Ringman By Dave Dwinell

February 16, 2021

An unusual take on wrestling in the past four decades, this is at its best when offering the author’s unique perspective.

While you may not know the name Dave Dwinell, there’s a good chance you’ve seen him work. Between 1982 and 2015 he refereed shows for promotions including the WWF, WCW and ECW despite never actually working for them.

That’s thanks to the odd set-up by which New York’s athletic commission, which in some ways treated wrestling as a legitimate sport, was in charge of assigning licensed referees to work on shows in the state rather than promotions solely using their own staff.

Following some extreme persistence, Dwinell got on to the commission’s roster and found himself working at a WWF show despite having virtually no training and not being entirely certain about how wrestling actually worked.

The strongest sections of the book are Dwinell’s experience as a referee working a diverse range of shows from Madison Square Garden to tiny indy shows, along with his memories of amusing incidents in matches. Those only familiar with today’s monster corporation WWE may be surprised to learn of the more bare-bones organization backstage in the 1980s, particularly from the perspective of somebody straddling the line between colleague and outsider.

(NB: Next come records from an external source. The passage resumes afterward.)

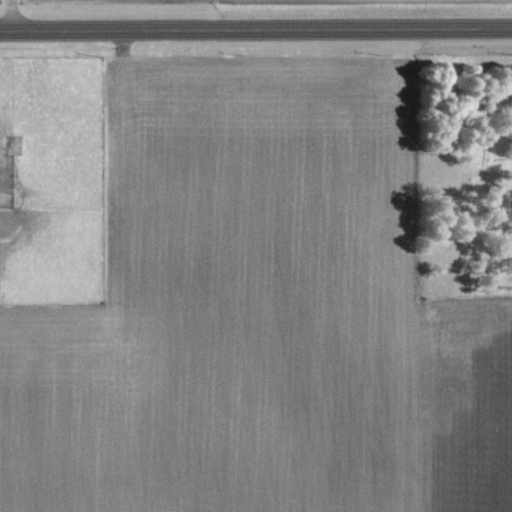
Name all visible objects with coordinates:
road: (7, 15)
road: (255, 29)
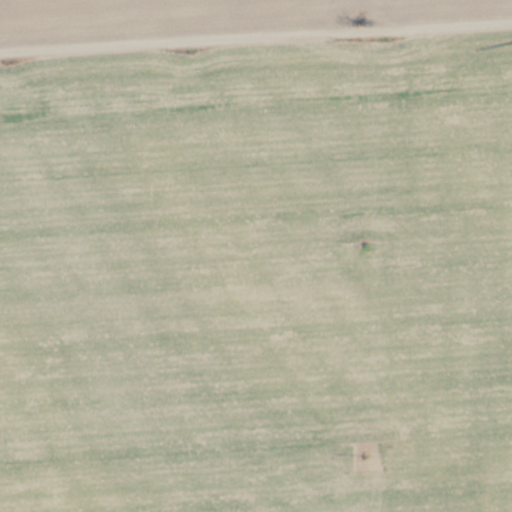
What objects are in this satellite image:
road: (256, 40)
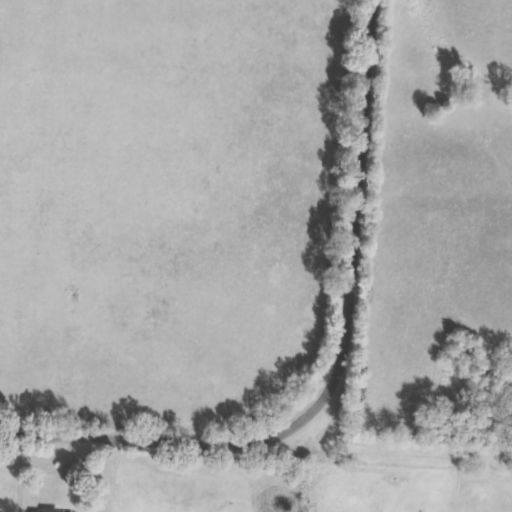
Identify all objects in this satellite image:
road: (336, 377)
building: (50, 510)
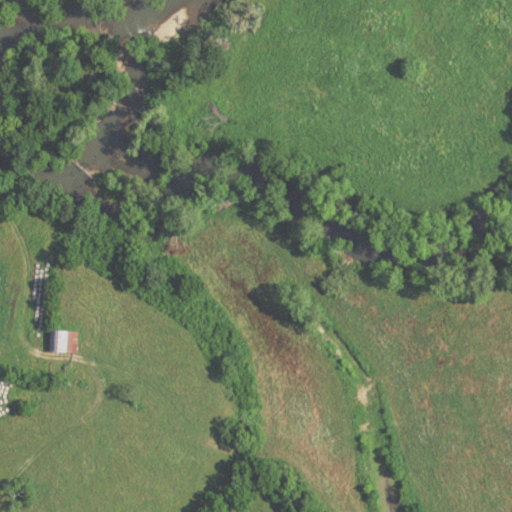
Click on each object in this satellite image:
river: (161, 170)
road: (25, 287)
building: (59, 341)
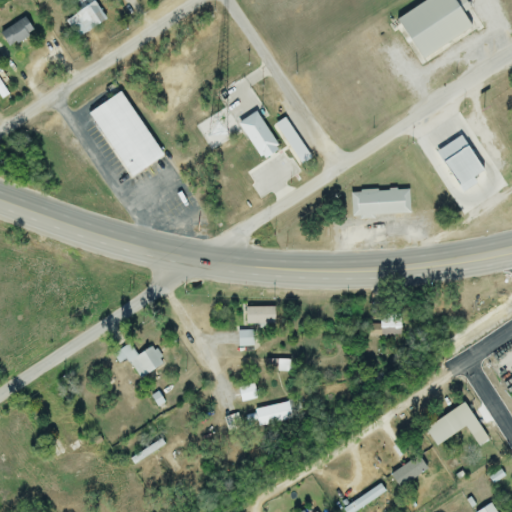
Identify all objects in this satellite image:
building: (83, 17)
building: (429, 27)
road: (98, 65)
road: (283, 85)
road: (0, 129)
building: (120, 133)
building: (122, 136)
building: (377, 204)
road: (255, 222)
road: (252, 256)
building: (257, 316)
building: (242, 340)
road: (200, 344)
building: (125, 352)
building: (144, 363)
building: (244, 394)
road: (489, 401)
building: (270, 415)
road: (388, 417)
building: (452, 427)
building: (78, 455)
road: (259, 507)
building: (485, 509)
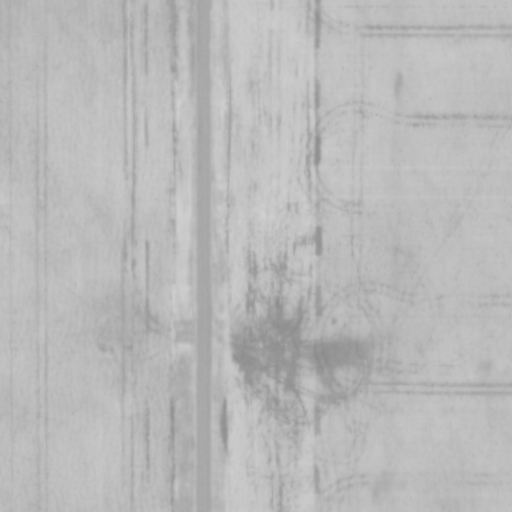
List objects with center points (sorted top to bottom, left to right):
road: (206, 256)
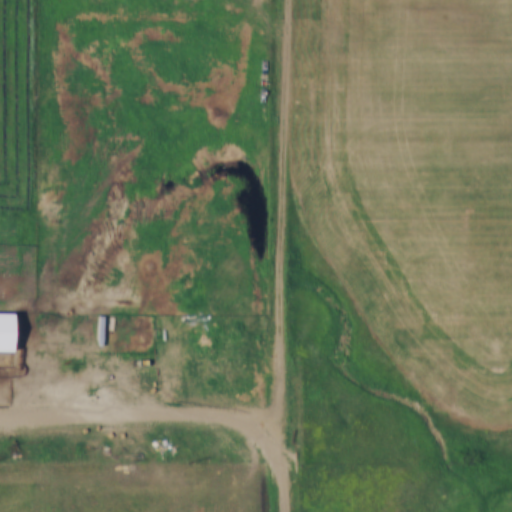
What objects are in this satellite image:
road: (282, 211)
building: (1, 321)
building: (183, 347)
road: (145, 399)
road: (256, 462)
road: (285, 467)
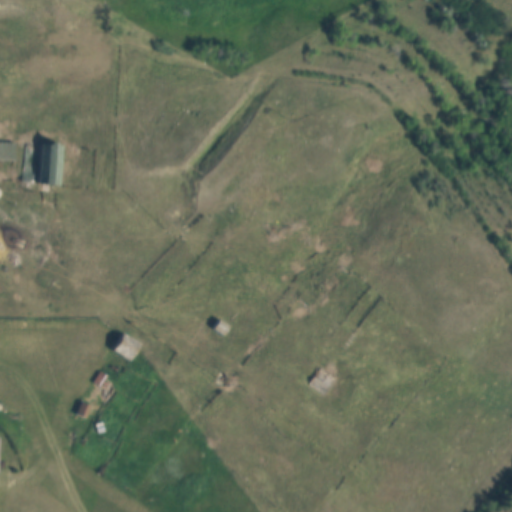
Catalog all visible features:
building: (5, 149)
building: (26, 162)
building: (46, 164)
building: (217, 326)
building: (122, 345)
road: (65, 467)
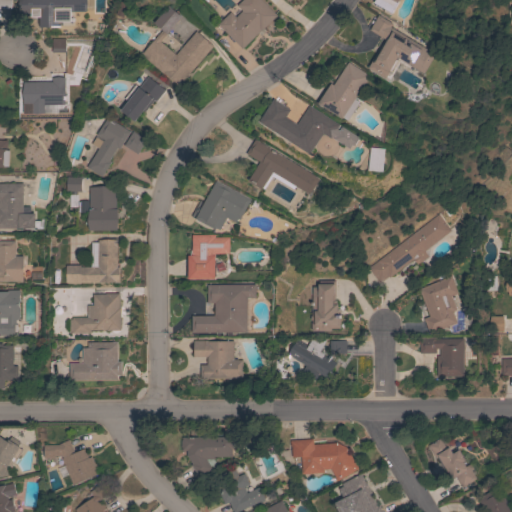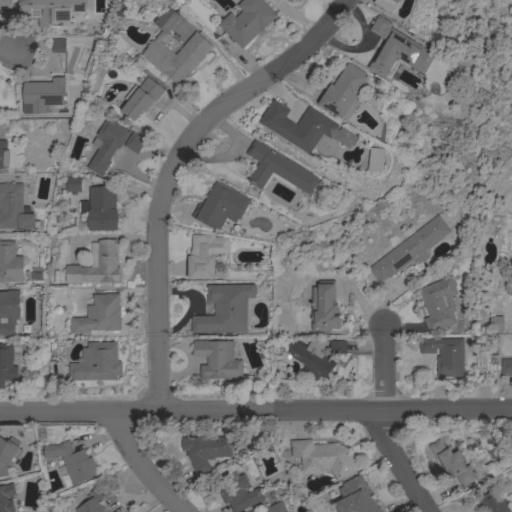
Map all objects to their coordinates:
building: (288, 0)
building: (292, 2)
building: (4, 4)
building: (5, 4)
building: (386, 4)
building: (384, 5)
building: (47, 11)
building: (52, 11)
building: (246, 21)
building: (244, 22)
building: (57, 45)
building: (56, 46)
building: (397, 49)
road: (9, 50)
building: (175, 50)
building: (395, 51)
building: (343, 92)
building: (343, 92)
building: (42, 94)
building: (40, 97)
building: (140, 98)
building: (138, 101)
building: (304, 127)
building: (302, 128)
building: (134, 142)
building: (106, 144)
building: (109, 145)
building: (2, 154)
building: (4, 154)
building: (376, 159)
road: (168, 168)
building: (277, 169)
building: (278, 170)
building: (72, 184)
building: (71, 185)
building: (219, 206)
building: (219, 207)
building: (15, 208)
building: (102, 208)
building: (13, 209)
building: (99, 210)
building: (409, 248)
building: (406, 251)
building: (511, 252)
building: (204, 255)
building: (202, 257)
building: (11, 263)
building: (9, 264)
building: (97, 266)
building: (508, 286)
building: (438, 303)
building: (437, 305)
building: (324, 307)
building: (225, 309)
building: (321, 310)
building: (8, 311)
building: (223, 311)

There isn’t a great overarching narrative as such, with the middle of the book made up of a series of very brief reminiscences of working with well-known wrestlers. Some of these are genuine laugh-out-loud anecdotes, but in many cases we don’t learn much about the experience and it feels more like a roll call.

It’s unlikely to be a must-read for most fans and I’d have liked a little more on the nuts-and-bolts of refereeing. But those who do give the book their time will learn a few things and have some chuckles along the way.